Although we find that pathogen disgust is positively correlated with the stigmatization of these three mental health conditions, the correlational study design we used in the current study does not allow us to conclude that pathogen disgust directly (i.e., causally) influences stigmatization of mental health conditions. Further work in which pathogen disgust is experimentally manipulated (following methods described in, e.g., Culpepper et al. 2018 or Tybur et al. 2011) would clarify this issue, although some recent work suggests that such priming manipulations do not necessarily have robust effects on social attitudes (see, e.g., Ji et al. 2019; Makhanova et al. 2019).
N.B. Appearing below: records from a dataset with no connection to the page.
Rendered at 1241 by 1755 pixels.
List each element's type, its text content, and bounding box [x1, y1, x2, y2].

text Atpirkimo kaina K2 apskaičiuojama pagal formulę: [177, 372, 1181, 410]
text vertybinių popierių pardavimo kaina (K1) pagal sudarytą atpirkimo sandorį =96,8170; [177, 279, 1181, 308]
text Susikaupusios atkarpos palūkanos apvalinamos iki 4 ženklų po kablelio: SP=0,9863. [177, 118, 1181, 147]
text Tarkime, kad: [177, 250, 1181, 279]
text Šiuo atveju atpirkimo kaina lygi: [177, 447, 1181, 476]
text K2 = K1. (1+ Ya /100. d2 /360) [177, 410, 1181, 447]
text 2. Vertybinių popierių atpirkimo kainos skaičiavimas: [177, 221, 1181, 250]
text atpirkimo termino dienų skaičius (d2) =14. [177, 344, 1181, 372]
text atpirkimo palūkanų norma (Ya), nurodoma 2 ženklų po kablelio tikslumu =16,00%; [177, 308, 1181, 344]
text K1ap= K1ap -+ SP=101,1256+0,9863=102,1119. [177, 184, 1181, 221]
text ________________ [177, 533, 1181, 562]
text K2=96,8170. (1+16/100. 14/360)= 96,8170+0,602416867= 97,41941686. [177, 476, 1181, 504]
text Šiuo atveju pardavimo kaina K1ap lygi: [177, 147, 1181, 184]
Further work would also be needed to identify whether the observed association between pathogen disgust and stigmatization of individuals with the three mental health conditions examined in the current study also occurs for stigmatization of individuals with other mental health conditions. Such work could also include other control conditions (e.g., comparing effects of pathogen and violence threats) and disentangle potential correlations between mental health conditions, infectious illnesses, and other disease cues (i.e., address confounds between mental health symptoms and cues of infectiousness).

In conclusion, we find that pathogen disgust predicts the stigmatization of individuals with one of three mental health conditions (schizophrenia, skin picking disorder, and sexual sadism disorder). These results support the proposal that pathogen disgust and stigmatization of individuals with mental health conditions may reflect a common underlying motivation.